165th Anniversary - Rector's Rambling for November 17, 2024
Today is the 165th Anniversary of the dediction of our Chapel, the first building completed for St. John’s.
November 17, 1859 was a Thursday that year. Our 50th Anniversary book records that day for us.
(A)nd on Thursday morning, November 17, 1859, the congregation assembled for the first time for their common worship, on the occasion of the Consecration of St. John’s Chapel. With the Bishop and the Rector were twelve other clergy; the Senior Warden presented the “Instruments of Donation and Request to Consecrate,” the Rector read the “Sentence of Consecration;” the Bishop preached from Ephesians 5:32, “I speak concerning the Church;” in the Holy Communion, the first of so many celebrations at that beloved altar, the Bishop was assisted by the Reverend Rufus Murray of Mariners’ Church. At Evening Prayer the same day, the Rector ministered the first Baptism in the parish, to Louis Alden Grelling. Thirteen boys had been trained and organized into a choir, which sang at both these services.

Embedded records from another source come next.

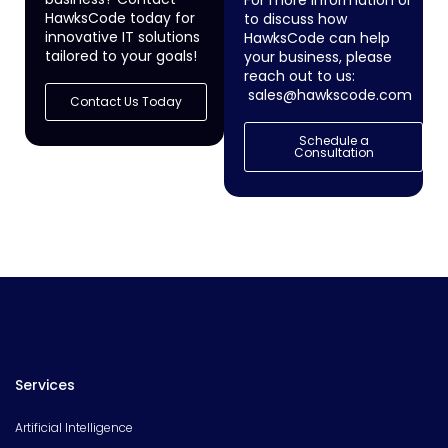
HawksCode today for
to discuss how
innovative IT solutions
HawksCode can help
tailored to your goals!
your business, please
reach out to us:
sales@hawkscode.com
Contact Us Today
Schedule a
Consultation
Services
Artificial Intelligence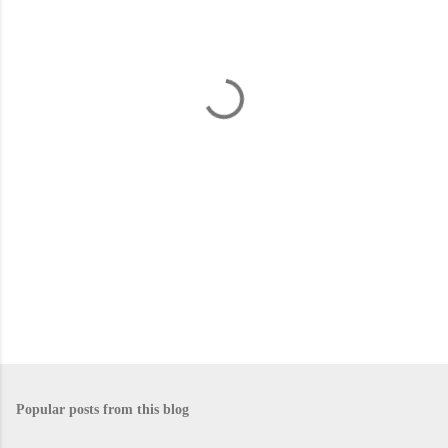
e
n
t
s
Popular posts from this blog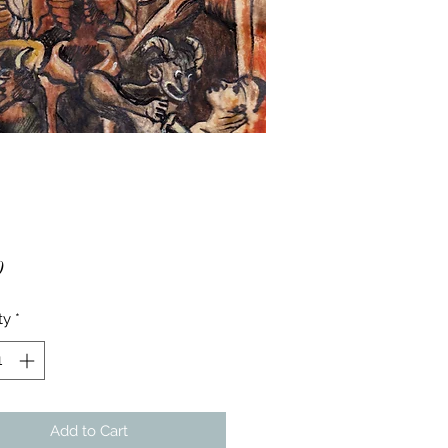
Price
0
ty
*
Add to Cart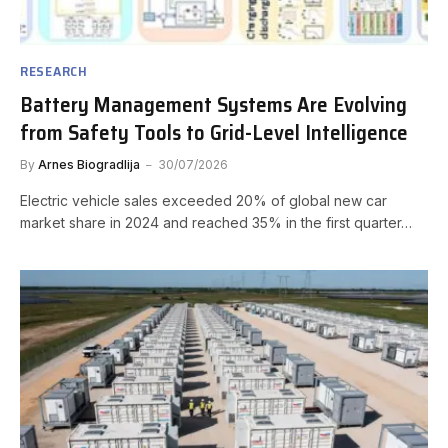
RESEARCH
Battery Management Systems Are Evolving
from Safety Tools to Grid-Level Intelligence
By
Arnes Biogradlija
30/07/2026
Electric vehicle sales exceeded 20% of global new car
market share in 2024 and reached 35% in the first quarter…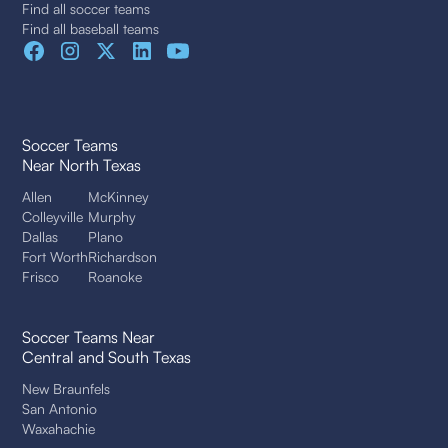
Find all soccer teams
Find all baseball teams
Soccer Teams
Near North Texas
Allen
McKinney
Colleyville
Murphy
Dallas
Plano
Fort Worth
Richardson
Frisco
Roanoke
Soccer Teams Near
Central and South Texas
New Braunfels
San Antonio
Waxahachie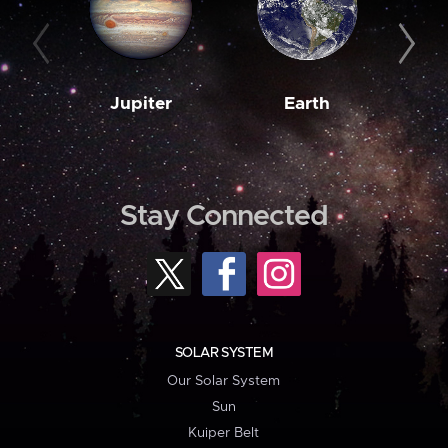
Jupiter
Earth
M
Stay Connected
SOLAR SYSTEM
Our Solar System
Sun
Kuiper Belt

St. John’s was off to a rousing start, having been built in what was a rural area outside of the City of Detroit (hard to imagine this corner being described that way back then). Sunday worship was very well attended, and then on Monday night a parish meeting was held to re-elect the wardens and vestry and to assess pew rents. Yes, in those days the pews were rented for the year rather than the collection plate passed around. They ran into an immediate problem...too many people wanted to rent pews in the chapel which they thought would suffice for 5 to 10 years before having to build the larger church!
Our parish historian continues,
With the same characteristic promptness that had marked the enterprise thus far, at a Vestry meeting the following Monday night, November 28, these resolutions were adopted: “Resolved that in view of the fact that every seat in the Chapel is already rented, and that there is a large demand for additional seats, it is desirable that efforts should be made for the immediate erection of a Church seating about one thousand persons “resolved that a subscription paper for this purpose be prepared and circulated and that as soon as $10,000 in addition to the $17,000 offered by Mr. Baldwin, be obtained, the Vestry will feel authorized to take steps for the erection of the Church” As the estimates came in for the building and furnishing of the Church, Henry Porter Baldwin and the Vestry doubled their pledges, and the total cost to build the Church was just under $49,000 which is worth $1,860,000 today.